What is needed is an exact copy of every entry below, with the pictures left out.
******
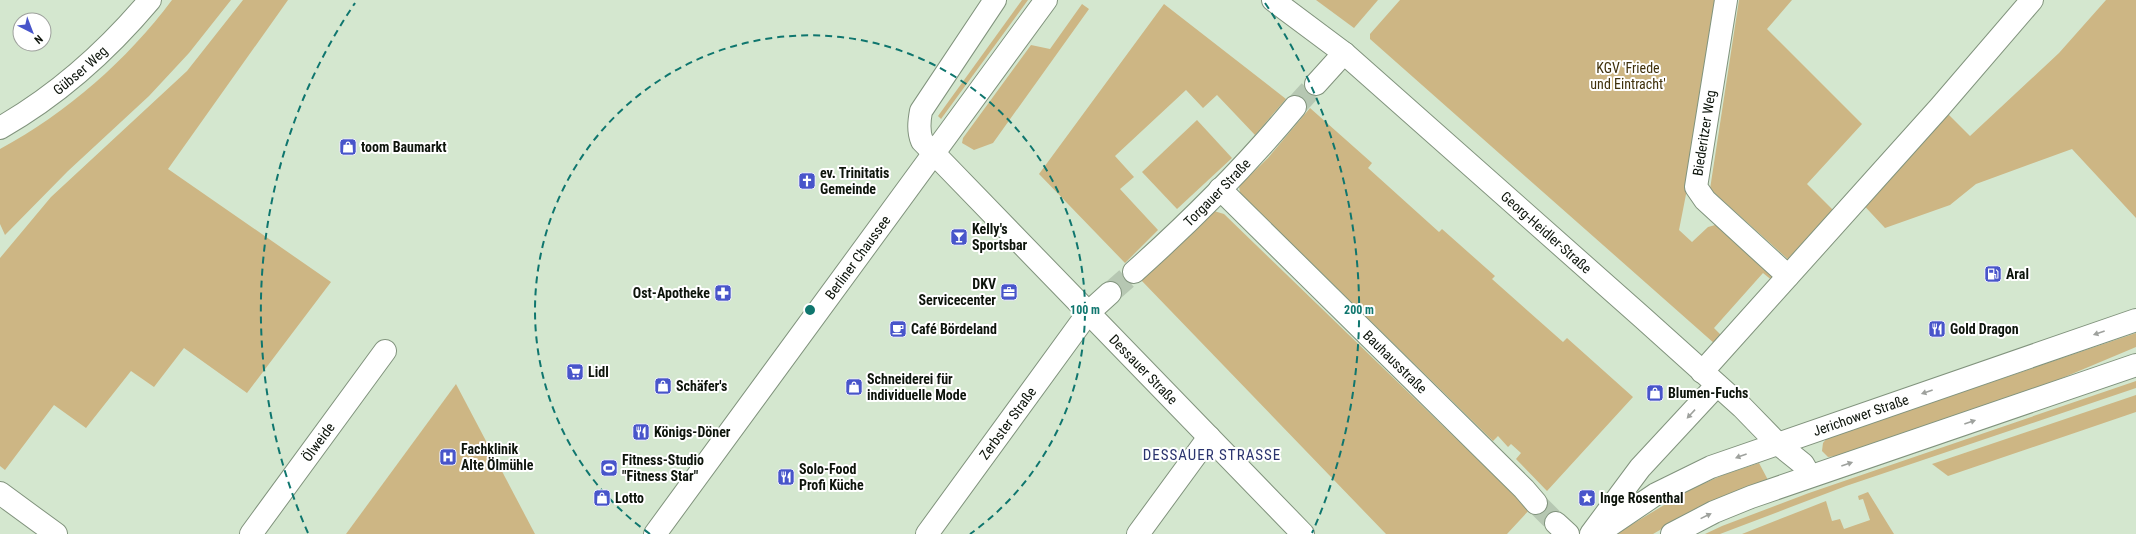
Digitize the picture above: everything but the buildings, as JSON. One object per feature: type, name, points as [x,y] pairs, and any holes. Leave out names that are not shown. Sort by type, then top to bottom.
[{"type":"street","name":"Gübser Weg","points":[[0,128],[36,105],[77,74],[113,41],[150,0]]},
{"type":"street","name":"Dessauer Straße","points":[[995,0],[921,111],[919,122],[922,141],[1303,534]]},
{"type":"street","name":"Berliner Chaussee","points":[[655,534],[1046,0]]},
{"type":"street","name":"Georg-Heidler-Straße","points":[[1272,0],[1344,53],[1710,378],[1777,443],[1803,464],[1810,476]]},
{"type":"street","name":"Biederitzer Weg","points":[[1726,0],[1700,156],[1696,184],[1697,190],[1705,200],[1788,276]]},
{"type":"street","points":[[1591,534],[1788,276],[1952,93],[2032,0]]},
{"type":"street","points":[[1316,84],[1344,53]]},
{"type":"street","name":"Torgauer Straße","points":[[1134,272],[1220,189],[1275,131],[1295,107]]},
{"type":"street","name":"Bauhausstraße","points":[[1220,189],[1524,489],[1536,503]]},
{"type":"street","points":[[1088,313],[1110,293]]},
{"type":"street","name":"Zerbster Straße","points":[[927,534],[1088,313]]},
{"type":"street","name":"Jerichower Straße","points":[[1597,534],[1618,518],[1669,486],[1711,467],[2136,320]]},
{"type":"street","name":"Ölweide","points":[[251,534],[385,351]]},
{"type":"street","points":[[1672,534],[1720,509],[1810,476],[2136,365]]},
{"type":"street","points":[[1138,534],[1209,437]]},
{"type":"street","points":[[3,496],[56,534]]},
{"type":"green space","points":[[172,0],[231,0],[189,53],[149,96],[68,171],[5,235],[0,224],[0,149],[49,119],[94,84],[136,44]]},
{"type":"green space","points":[[243,0],[288,0],[168,169],[331,282],[247,393],[184,348],[154,387],[131,371],[86,428],[54,405],[5,470],[0,466],[0,258],[51,197],[187,71]]},
{"type":"green space","points":[[1022,0],[1028,0],[941,119],[938,116]]},
{"type":"green space","points":[[1316,0],[1378,0],[1354,28]]},
{"type":"green space","name":"KGV 'Friede und Eintracht'","points":[[1400,0],[1717,0],[1690,174],[1679,230],[1692,242],[1708,227],[1726,222],[1780,271],[1774,282],[1763,273],[1714,328],[1724,338],[1715,344],[1370,39],[1370,34]]},
{"type":"green space","points":[[1739,0],[1792,0],[1767,29],[1862,124],[1807,184],[1834,211],[1790,261],[1710,189]]},
{"type":"green space","points":[[2106,0],[2136,0],[2136,218],[2072,149],[1976,184],[1950,205],[1885,228],[1857,198],[1943,109],[1970,136],[2059,53]]},
{"type":"green space","points":[[1082,4],[1089,9],[993,143],[974,150],[962,143],[963,138],[1031,45],[1050,49]]},
{"type":"green space","points":[[1164,4],[1286,99],[1255,135],[1217,95],[1203,108],[1186,90],[1115,156],[1134,177],[1120,189],[1158,230],[1125,263],[1039,174]]},
{"type":"green space","points":[[1310,108],[1372,163],[1368,168],[1439,232],[1442,229],[1495,276],[1492,279],[1563,342],[1567,338],[1633,397],[1547,491],[1516,459],[1521,453],[1511,444],[1508,447],[1498,436],[1493,441],[1240,193],[1239,186],[1268,158]]},
{"type":"green space","points":[[1197,120],[1232,158],[1177,209],[1142,172]]},
{"type":"green space","points":[[1214,211],[1224,214],[1505,486],[1531,508],[1507,534],[1386,534],[1141,280]]},
{"type":"green space","points":[[2136,333],[2136,347],[2048,384],[1836,456],[1828,457],[1822,451],[1823,443],[1827,438]]},
{"type":"green space","points":[[2136,381],[2136,388],[1846,486],[1720,534],[1705,534],[1722,526],[1809,493]]},
{"type":"green space","name":"Fachklinik Alte Ölmühle","points":[[456,384],[535,534],[346,534]]},
{"type":"green space","points":[[2136,395],[2136,412],[1948,476],[1932,464]]},
{"type":"green space","points":[[1759,463],[1768,480],[1672,523],[1653,534],[1616,534],[1689,490],[1723,475]]},
{"type":"green space","points":[[1868,492],[1894,534],[1742,534],[1826,501],[1832,521],[1840,519],[1844,529],[1870,520],[1863,499],[1859,500],[1858,496]]},
{"type":"tunnel","points":[[1295,107],[1316,84]]},
{"type":"tunnel","points":[[1110,293],[1134,272]]},
{"type":"tunnel","points":[[1536,503],[1556,523]]},
{"type":"place","name":"toom Baumarkt","points":[[348,147]]},
{"type":"place","name":"ev. Trinitatis Gemeinde","points":[[807,181]]},
{"type":"place","name":"Kelly's Sportsbar","points":[[959,237]]},
{"type":"place","name":"Aral","points":[[1993,274]]},
{"type":"place","name":"DKV Servicecenter","points":[[1009,292]]},
{"type":"place","name":"Ost-Apotheke","points":[[723,293]]},
{"type":"place","name":"Café Bördeland","points":[[898,329]]},
{"type":"place","name":"Gold Dragon","points":[[1937,329]]},
{"type":"place","name":"Lidl","points":[[575,372]]},
{"type":"place","name":"Schäfer's","points":[[663,386]]},
{"type":"place","name":"Schneiderei für individuelle Mode","points":[[854,387]]},
{"type":"place","name":"Blumen-Fuchs","points":[[1655,393]]},
{"type":"place","name":"Königs-Döner","points":[[641,432]]},
{"type":"place","name":"Fachklinik Alte Ölmühle","points":[[448,457]]},
{"type":"place","name":"Fitness-Studio \"Fitness Star\"","points":[[609,468]]},
{"type":"place","name":"Solo-Food Profi Küche","points":[[786,477]]},
{"type":"place","name":"Lotto","points":[[602,498]]},
{"type":"place","name":"Inge Rosenthal","points":[[1587,498]]},
{"type":"district","name":"DESSAUER STRASSE","points":[[1212,455]]}]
******
### [Reply]
Digitize the picture above: everything but the buildings, as JSON. One object per feature: type, name, points as [x,y] pairs, and any holes. Leave out names that are not shown. Sort by type, then top to bottom.
[{"type":"street","name":"Gübser Weg","points":[[0,128],[36,105],[77,74],[113,41],[150,0]]},
{"type":"street","name":"Dessauer Straße","points":[[995,0],[921,111],[919,122],[922,141],[1303,534]]},
{"type":"street","name":"Berliner Chaussee","points":[[655,534],[1046,0]]},
{"type":"street","name":"Georg-Heidler-Straße","points":[[1272,0],[1344,53],[1710,378],[1777,443],[1803,464],[1810,476]]},
{"type":"street","name":"Biederitzer Weg","points":[[1726,0],[1700,156],[1696,184],[1697,190],[1705,200],[1788,276]]},
{"type":"street","points":[[1591,534],[1788,276],[1952,93],[2032,0]]},
{"type":"street","points":[[1316,84],[1344,53]]},
{"type":"street","name":"Torgauer Straße","points":[[1134,272],[1220,189],[1275,131],[1295,107]]},
{"type":"street","name":"Bauhausstraße","points":[[1220,189],[1524,489],[1536,503]]},
{"type":"street","points":[[1088,313],[1110,293]]},
{"type":"street","name":"Zerbster Straße","points":[[927,534],[1088,313]]},
{"type":"street","name":"Jerichower Straße","points":[[1597,534],[1618,518],[1669,486],[1711,467],[2136,320]]},
{"type":"street","name":"Ölweide","points":[[251,534],[385,351]]},
{"type":"street","points":[[1672,534],[1720,509],[1810,476],[2136,365]]},
{"type":"street","points":[[1138,534],[1209,437]]},
{"type":"street","points":[[3,496],[56,534]]},
{"type":"green space","points":[[172,0],[231,0],[189,53],[149,96],[68,171],[5,235],[0,224],[0,149],[49,119],[94,84],[136,44]]},
{"type":"green space","points":[[243,0],[288,0],[168,169],[331,282],[247,393],[184,348],[154,387],[131,371],[86,428],[54,405],[5,470],[0,466],[0,258],[51,197],[187,71]]},
{"type":"green space","points":[[1022,0],[1028,0],[941,119],[938,116]]},
{"type":"green space","points":[[1316,0],[1378,0],[1354,28]]},
{"type":"green space","name":"KGV 'Friede und Eintracht'","points":[[1400,0],[1717,0],[1690,174],[1679,230],[1692,242],[1708,227],[1726,222],[1780,271],[1774,282],[1763,273],[1714,328],[1724,338],[1715,344],[1370,39],[1370,34]]},
{"type":"green space","points":[[1739,0],[1792,0],[1767,29],[1862,124],[1807,184],[1834,211],[1790,261],[1710,189]]},
{"type":"green space","points":[[2106,0],[2136,0],[2136,218],[2072,149],[1976,184],[1950,205],[1885,228],[1857,198],[1943,109],[1970,136],[2059,53]]},
{"type":"green space","points":[[1082,4],[1089,9],[993,143],[974,150],[962,143],[963,138],[1031,45],[1050,49]]},
{"type":"green space","points":[[1164,4],[1286,99],[1255,135],[1217,95],[1203,108],[1186,90],[1115,156],[1134,177],[1120,189],[1158,230],[1125,263],[1039,174]]},
{"type":"green space","points":[[1310,108],[1372,163],[1368,168],[1439,232],[1442,229],[1495,276],[1492,279],[1563,342],[1567,338],[1633,397],[1547,491],[1516,459],[1521,453],[1511,444],[1508,447],[1498,436],[1493,441],[1240,193],[1239,186],[1268,158]]},
{"type":"green space","points":[[1197,120],[1232,158],[1177,209],[1142,172]]},
{"type":"green space","points":[[1214,211],[1224,214],[1505,486],[1531,508],[1507,534],[1386,534],[1141,280]]},
{"type":"green space","points":[[2136,333],[2136,347],[2048,384],[1836,456],[1828,457],[1822,451],[1823,443],[1827,438]]},
{"type":"green space","points":[[2136,381],[2136,388],[1846,486],[1720,534],[1705,534],[1722,526],[1809,493]]},
{"type":"green space","name":"Fachklinik Alte Ölmühle","points":[[456,384],[535,534],[346,534]]},
{"type":"green space","points":[[2136,395],[2136,412],[1948,476],[1932,464]]},
{"type":"green space","points":[[1759,463],[1768,480],[1672,523],[1653,534],[1616,534],[1689,490],[1723,475]]},
{"type":"green space","points":[[1868,492],[1894,534],[1742,534],[1826,501],[1832,521],[1840,519],[1844,529],[1870,520],[1863,499],[1859,500],[1858,496]]},
{"type":"tunnel","points":[[1295,107],[1316,84]]},
{"type":"tunnel","points":[[1110,293],[1134,272]]},
{"type":"tunnel","points":[[1536,503],[1556,523]]},
{"type":"place","name":"toom Baumarkt","points":[[348,147]]},
{"type":"place","name":"ev. Trinitatis Gemeinde","points":[[807,181]]},
{"type":"place","name":"Kelly's Sportsbar","points":[[959,237]]},
{"type":"place","name":"Aral","points":[[1993,274]]},
{"type":"place","name":"DKV Servicecenter","points":[[1009,292]]},
{"type":"place","name":"Ost-Apotheke","points":[[723,293]]},
{"type":"place","name":"Café Bördeland","points":[[898,329]]},
{"type":"place","name":"Gold Dragon","points":[[1937,329]]},
{"type":"place","name":"Lidl","points":[[575,372]]},
{"type":"place","name":"Schäfer's","points":[[663,386]]},
{"type":"place","name":"Schneiderei für individuelle Mode","points":[[854,387]]},
{"type":"place","name":"Blumen-Fuchs","points":[[1655,393]]},
{"type":"place","name":"Königs-Döner","points":[[641,432]]},
{"type":"place","name":"Fachklinik Alte Ölmühle","points":[[448,457]]},
{"type":"place","name":"Fitness-Studio \"Fitness Star\"","points":[[609,468]]},
{"type":"place","name":"Solo-Food Profi Küche","points":[[786,477]]},
{"type":"place","name":"Lotto","points":[[602,498]]},
{"type":"place","name":"Inge Rosenthal","points":[[1587,498]]},
{"type":"district","name":"DESSAUER STRASSE","points":[[1212,455]]}]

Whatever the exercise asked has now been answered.